In spades with the hordes that have broadband already.

> but it has failed in almost every regard to foist change upon it.


Not almost, EVERY.

> Instead, it has left investors wondering what tools it has remaining to leverage deals in Canberra.


Yep, and they will discover it doesnt have a single one
when the enhancement to broadband in urban areas is
announced, regardless of who the govt is at that time.

> And should Labor win on November 24, will a Rudd government alter legislation to be more favourable to Telstra and its
> 1.6 million shareholders at the expense of 20 million consumers?


Corse it wont.
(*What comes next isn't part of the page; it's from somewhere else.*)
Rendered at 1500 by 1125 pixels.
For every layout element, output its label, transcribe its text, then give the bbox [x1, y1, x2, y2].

Its labor policy to break up telstra.

> To date, Telstra's board has presented a united front at the behest of Donald McGauchie, its steely chairman


Its fuckwit incompetant chairman, actually. So stupid that it couldnt
even manage to recruit a viable replacement for Ziggy or stop the
damage the fuckwit yanks have been doing since they showed up.
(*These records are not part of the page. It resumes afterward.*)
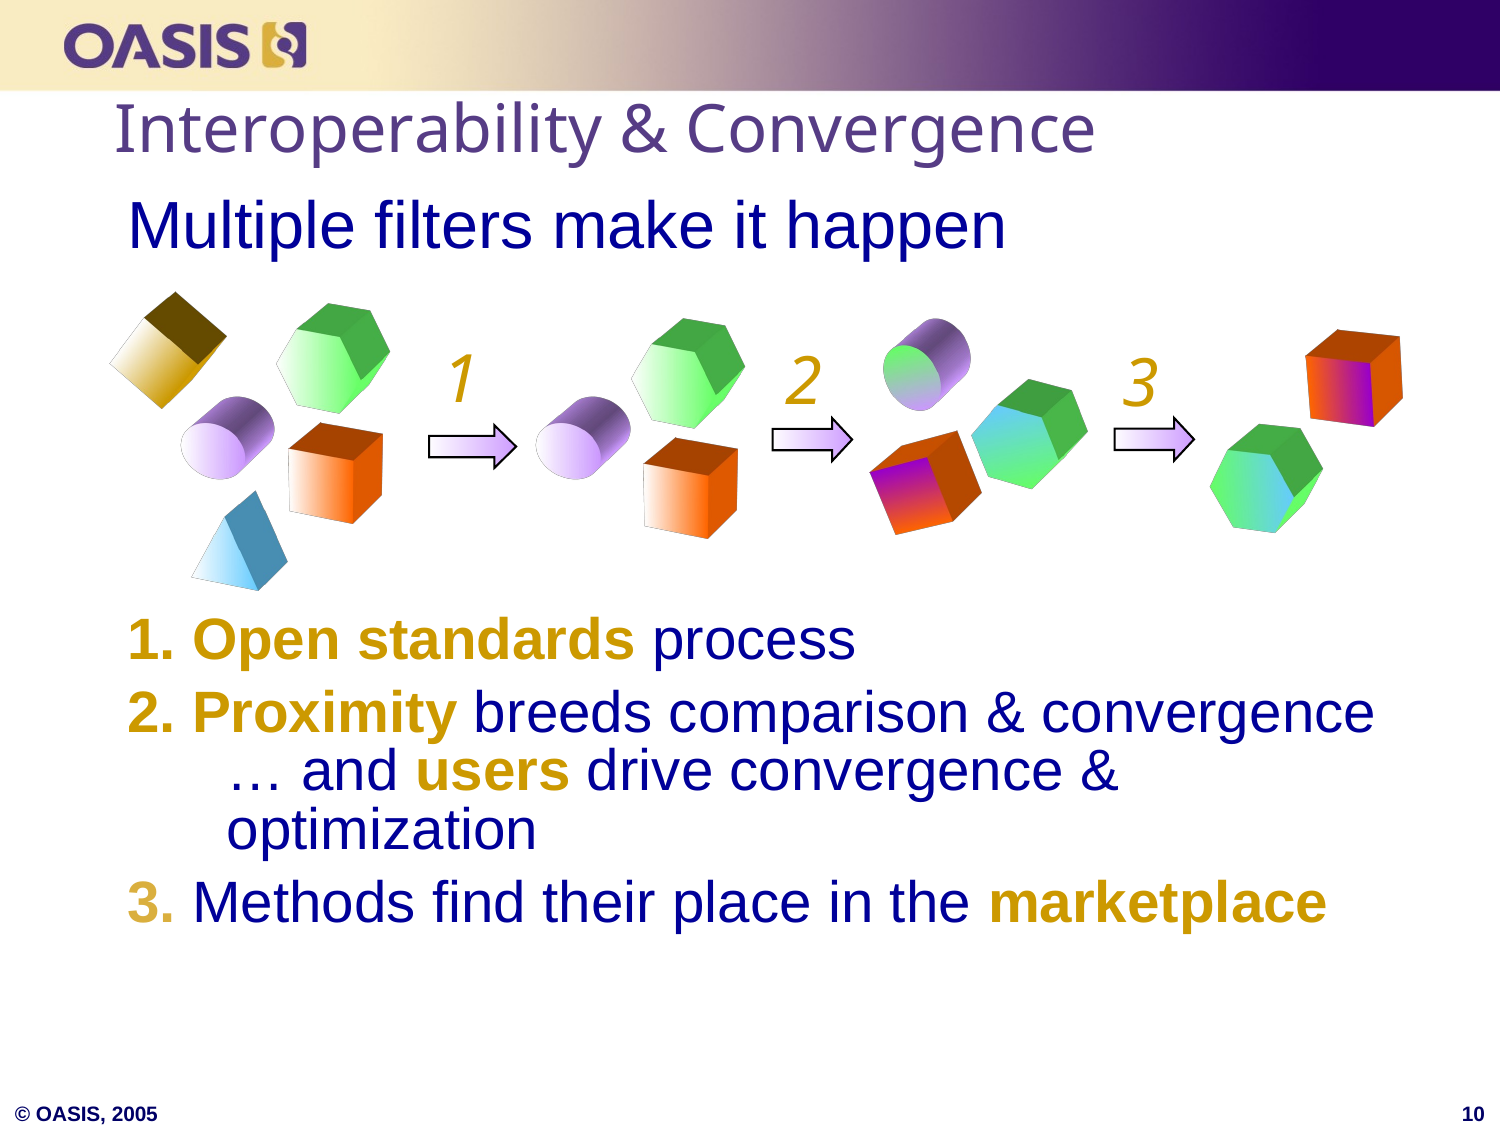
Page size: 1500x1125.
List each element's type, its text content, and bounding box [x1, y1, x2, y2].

text_box [111, 293, 226, 408]
title Interoperability & Convergence [99, 95, 1438, 175]
text_box [1114, 418, 1195, 461]
text_box [537, 397, 630, 479]
text_box [429, 425, 517, 468]
text_box [972, 380, 1087, 488]
text_box [871, 432, 981, 534]
text_box 1 [428, 323, 495, 430]
text_box [884, 319, 970, 410]
text_box [288, 424, 382, 523]
text_box [1307, 331, 1402, 426]
text_box [632, 319, 744, 428]
text_box 2 [770, 325, 837, 433]
picture [0, 0, 1500, 1125]
text_box 3 [1107, 327, 1175, 435]
text_box [772, 423, 853, 461]
text_box [643, 439, 737, 538]
text_box [1211, 425, 1322, 532]
text_box [193, 492, 287, 590]
list Multiple filters make it happen 1. Open standards process 2. Proximity breeds comparison & convergence … and users drive convergence & optimization 3. Methods find their place in the marketplace [112, 187, 1413, 988]
text_box [182, 397, 274, 479]
text_box [277, 304, 389, 413]
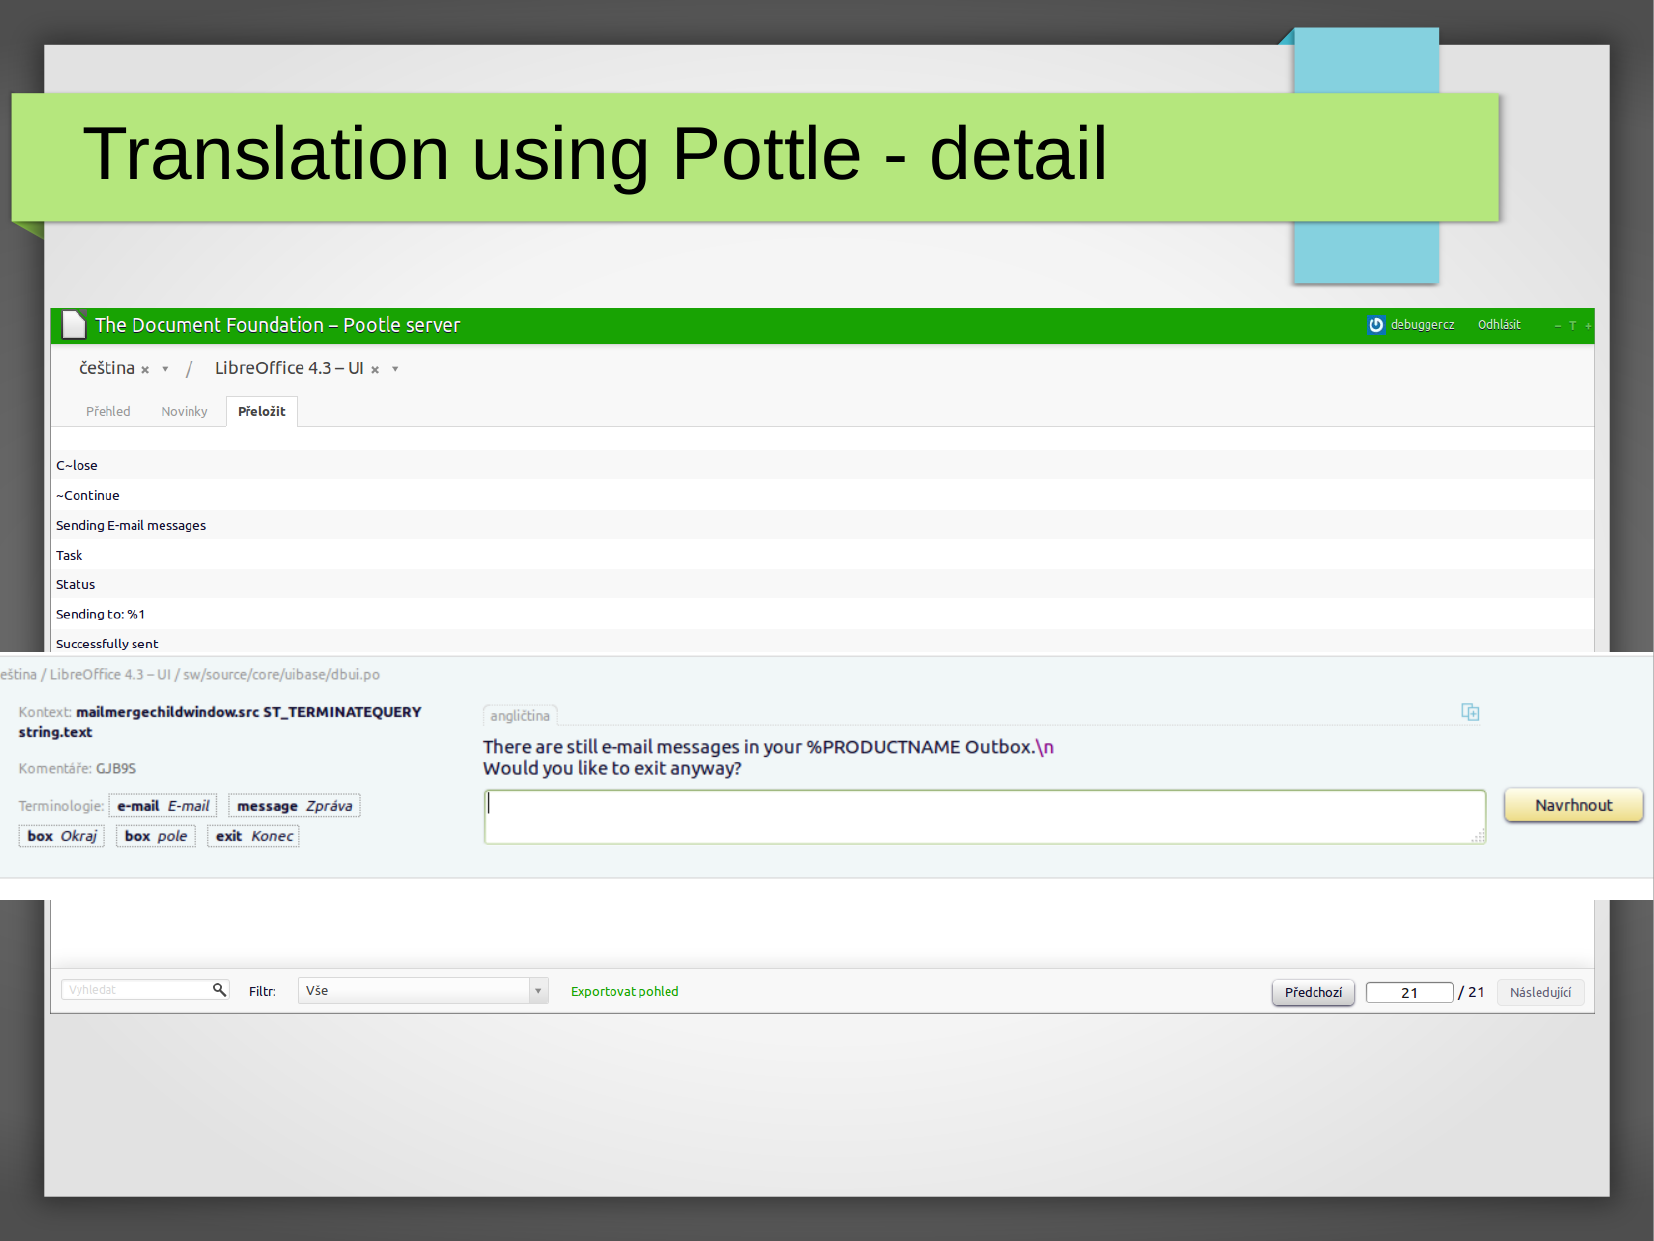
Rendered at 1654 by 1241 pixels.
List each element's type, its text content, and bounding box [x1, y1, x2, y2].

> and former confidant of the Prime Minister.


He was never that.

> But the cracks have started to emerge in recent months with the sudden resignation of director Belinda Hutchinson.


There's always been massive cracks in the telstra board.

> "It astounds me, privately," says an investment banker of Trujillo's strategy. "For Sol, 'This is just a war of
> attrition and we will fight as long as we have breath in our body'.'


Or until he gets the bums rush when the board eventually wakes up
and smells the coffee, when its FAR too late and the govt has fucked
over telstra very comprehensively indeed, regardless of who forms govt.

> At first glance, Solomon Dennis Trujillo's emergence from obscurity in the outlying suburbs of Wyoming's capital,
> Cheyenne, reads like a rags-to-riches story.


Only to a fuckwit journo.

> Records describe him growing up in the 1950s as a "white boy"


Pig ignorant lie. He's a mex, fuckwit.

> whose father, Solomon M. Trujillo, worked as a truck driver for a house-moving company and as a railroad worker for
> Union Pacific. His mum, Theresa, toiled as a clerk and "assistant cashier" at a corner store. A pupil of St Mary's
> Catholic School, he went on to the University of Wyoming where he gained an MBA and met his future wife, Corine.


> But it would take him more than two decades to climb the ladder at US West


And have it called US Worst for a reason.

> to become boss in 1998 and earn the title of "America's top Hispanic businessman".


All that proves is how hopeless the rest of them are.

> The riches have flowed freely since, as he earned directorships on the boards of Bank of America and PepsiCo,


You wouldnt know what 'riches' were if they bit you on your lard arse, child.

> the latter position explaining his penchant for Gatorade and PepsiMax and loathing of Coke.


Yawn.

> Today, King Sol personifies the archetypal American businessman,


Nope.

> earning the right to live the high life that has seen him circle the globe in corporate jets and dine at the finest
> hotels.


So does everyone else, fuckwit.

> Although his tenure at the helm of US West Inc lasted less than two years,


Yeah, he was such a spectacular dud.

> Trujillo did not hold back from lashing out at regulation before he sold the Baby Bell in 2000. From the headquarters
> at 18th and California streets in downtown Denver, he complained that regulation handcuffed the company while allowing
> rivals to "cream-skim" its best customers.


And didnt actually get a damned thing changed.

> Now, almost a decade after calling for US regulators to "let the marketplace work", Trujillo is humming the same tune
> to a bemused audience on the other side of the world.


He aint humming, fool, wanking, actually.

> This time, Team Telstra is playing a more high-risk game, taking on a
> government and regulator in what analysts describe as a no-win battle.


So does everyone else too.

> Its tactics range from polling shareholders and offering them
> tool kits for tips on calling talkback radio, to taking legal action
> against the Communications Minister, Helen Coonan.


Which its lost, every single time. And will do again, time after time after time.